Courtney,
Where in S. Lousiana are you? I'm up near Shreveport, and my pool is in full sun all day with similar temps and humidity conditions as yours. I have found over the years that keeping my CYA at 70-80 significantly drops my chlorine demand.....I do have to keep a range of 5-10 ppm, but I can do that by dosing toward the high end with bleach and then dosing again about 3 days later, give or take a day....so I only have to make additions a couple of times a week unless something happens that requires me to shock it. I usually keep trichlor in my feeder with the feeder turned to the absolute minimum flow (just to keep SOME chlorine going in daily--that alone only keeps my Cl level at about 1.5-2, and I use bleach as the primary chlorine source and for shocking). As CarlD pointed out,your pool right now is ideal for trichlor tab use, and you probably could get away with using primarily the tabs for the rest of this swim season (ours goes 'til late September, and I presume yours does, too). It will lower your pH, and, although I can't explain the chemistry behind it, may go a long way toward solving your TA problems. You wouldn't need it to lower very much--120-150 works just fine in a trichlor pool. Do you have an inline feeder, or can you get a floater that allows you to dial the flow rate?

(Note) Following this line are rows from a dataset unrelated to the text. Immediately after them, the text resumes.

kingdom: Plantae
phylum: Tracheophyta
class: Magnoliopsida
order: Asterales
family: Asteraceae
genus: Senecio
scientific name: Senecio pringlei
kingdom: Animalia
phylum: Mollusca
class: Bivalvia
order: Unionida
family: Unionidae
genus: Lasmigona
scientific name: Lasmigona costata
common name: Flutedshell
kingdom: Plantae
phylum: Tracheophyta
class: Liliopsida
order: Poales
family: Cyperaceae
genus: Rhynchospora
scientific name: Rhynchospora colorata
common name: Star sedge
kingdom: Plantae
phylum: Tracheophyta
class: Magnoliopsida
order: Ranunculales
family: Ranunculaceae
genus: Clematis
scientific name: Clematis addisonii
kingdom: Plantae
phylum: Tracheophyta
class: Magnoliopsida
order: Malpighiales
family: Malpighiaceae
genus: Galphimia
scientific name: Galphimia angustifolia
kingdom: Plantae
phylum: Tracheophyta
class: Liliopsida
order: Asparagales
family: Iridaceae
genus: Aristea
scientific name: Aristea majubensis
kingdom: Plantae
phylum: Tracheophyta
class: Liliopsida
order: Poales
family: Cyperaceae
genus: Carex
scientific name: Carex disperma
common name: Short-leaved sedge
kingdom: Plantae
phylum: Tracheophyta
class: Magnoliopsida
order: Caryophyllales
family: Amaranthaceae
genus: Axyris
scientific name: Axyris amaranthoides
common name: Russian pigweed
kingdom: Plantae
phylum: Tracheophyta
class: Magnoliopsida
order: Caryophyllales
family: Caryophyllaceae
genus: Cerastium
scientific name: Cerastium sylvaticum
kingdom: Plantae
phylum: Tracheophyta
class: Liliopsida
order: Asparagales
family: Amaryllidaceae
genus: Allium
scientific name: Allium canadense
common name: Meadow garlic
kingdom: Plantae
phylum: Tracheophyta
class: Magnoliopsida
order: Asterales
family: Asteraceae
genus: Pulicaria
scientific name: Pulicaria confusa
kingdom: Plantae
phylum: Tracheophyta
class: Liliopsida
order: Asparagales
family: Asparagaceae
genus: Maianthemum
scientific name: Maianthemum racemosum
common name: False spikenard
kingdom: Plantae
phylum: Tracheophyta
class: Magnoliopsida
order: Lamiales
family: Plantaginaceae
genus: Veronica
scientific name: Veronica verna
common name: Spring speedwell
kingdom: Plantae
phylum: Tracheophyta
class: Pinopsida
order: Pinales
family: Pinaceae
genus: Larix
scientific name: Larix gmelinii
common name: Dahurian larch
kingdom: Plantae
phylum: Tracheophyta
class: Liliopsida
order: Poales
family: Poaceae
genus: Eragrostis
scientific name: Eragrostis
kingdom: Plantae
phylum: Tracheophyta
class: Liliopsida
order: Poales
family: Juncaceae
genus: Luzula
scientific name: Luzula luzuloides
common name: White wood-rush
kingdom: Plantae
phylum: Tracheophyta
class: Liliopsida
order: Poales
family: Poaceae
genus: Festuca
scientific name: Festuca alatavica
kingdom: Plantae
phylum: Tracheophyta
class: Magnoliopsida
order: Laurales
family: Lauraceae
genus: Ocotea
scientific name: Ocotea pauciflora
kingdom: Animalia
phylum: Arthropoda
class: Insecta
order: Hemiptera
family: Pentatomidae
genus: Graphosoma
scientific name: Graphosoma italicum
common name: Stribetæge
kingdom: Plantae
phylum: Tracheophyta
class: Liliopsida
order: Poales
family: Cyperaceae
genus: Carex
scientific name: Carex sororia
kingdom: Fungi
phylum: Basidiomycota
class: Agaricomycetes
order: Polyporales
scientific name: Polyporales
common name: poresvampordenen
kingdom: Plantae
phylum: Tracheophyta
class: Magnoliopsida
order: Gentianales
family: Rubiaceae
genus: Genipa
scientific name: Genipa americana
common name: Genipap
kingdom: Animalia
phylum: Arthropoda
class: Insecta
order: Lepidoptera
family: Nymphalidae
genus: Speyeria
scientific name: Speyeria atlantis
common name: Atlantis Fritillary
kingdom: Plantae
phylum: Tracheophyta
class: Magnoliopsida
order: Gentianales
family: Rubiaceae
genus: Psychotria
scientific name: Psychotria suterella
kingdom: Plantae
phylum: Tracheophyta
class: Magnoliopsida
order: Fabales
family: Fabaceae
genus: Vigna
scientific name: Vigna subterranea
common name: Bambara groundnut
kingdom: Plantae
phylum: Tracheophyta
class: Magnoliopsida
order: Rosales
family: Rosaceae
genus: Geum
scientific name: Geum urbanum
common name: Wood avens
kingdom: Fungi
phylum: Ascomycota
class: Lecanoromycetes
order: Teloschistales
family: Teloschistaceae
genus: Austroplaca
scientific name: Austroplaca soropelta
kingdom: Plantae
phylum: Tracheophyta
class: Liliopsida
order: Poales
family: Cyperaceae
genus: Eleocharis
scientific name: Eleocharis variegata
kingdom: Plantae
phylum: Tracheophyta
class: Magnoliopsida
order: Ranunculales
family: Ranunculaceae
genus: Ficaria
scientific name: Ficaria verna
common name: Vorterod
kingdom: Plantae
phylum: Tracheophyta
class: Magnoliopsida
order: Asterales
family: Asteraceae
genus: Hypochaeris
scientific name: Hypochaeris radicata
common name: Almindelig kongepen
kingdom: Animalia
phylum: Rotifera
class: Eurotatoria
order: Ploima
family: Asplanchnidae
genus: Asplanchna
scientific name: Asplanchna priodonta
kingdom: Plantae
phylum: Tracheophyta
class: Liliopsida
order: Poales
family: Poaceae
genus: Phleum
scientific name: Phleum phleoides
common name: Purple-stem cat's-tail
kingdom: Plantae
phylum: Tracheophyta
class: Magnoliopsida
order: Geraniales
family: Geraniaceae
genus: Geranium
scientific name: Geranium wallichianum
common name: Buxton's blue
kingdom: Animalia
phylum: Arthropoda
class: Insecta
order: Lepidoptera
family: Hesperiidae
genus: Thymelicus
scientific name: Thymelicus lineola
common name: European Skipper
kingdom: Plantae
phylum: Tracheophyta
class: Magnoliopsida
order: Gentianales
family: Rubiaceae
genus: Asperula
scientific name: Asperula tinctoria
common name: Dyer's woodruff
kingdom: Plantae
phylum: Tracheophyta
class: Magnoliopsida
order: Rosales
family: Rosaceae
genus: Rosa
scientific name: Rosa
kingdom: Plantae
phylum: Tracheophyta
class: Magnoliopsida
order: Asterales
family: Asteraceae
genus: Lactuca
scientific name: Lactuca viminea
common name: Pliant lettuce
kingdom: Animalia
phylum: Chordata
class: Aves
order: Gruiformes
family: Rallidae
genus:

In order to determine whether the brown stuff in the pool is dirt or algae, test your Cl at night after the sun is down, then test again in the morning before the sun hits the pool. If you're losing more than 1-2 ppm in chlorine, then it's algae and you need to maintain the shock level in your pool for a little longer. If not, then it's most likely dirt that is settling, and vacuuming to waste or brushing the pool to keep it stirred up in the water so the filter can help get it out are your two best options.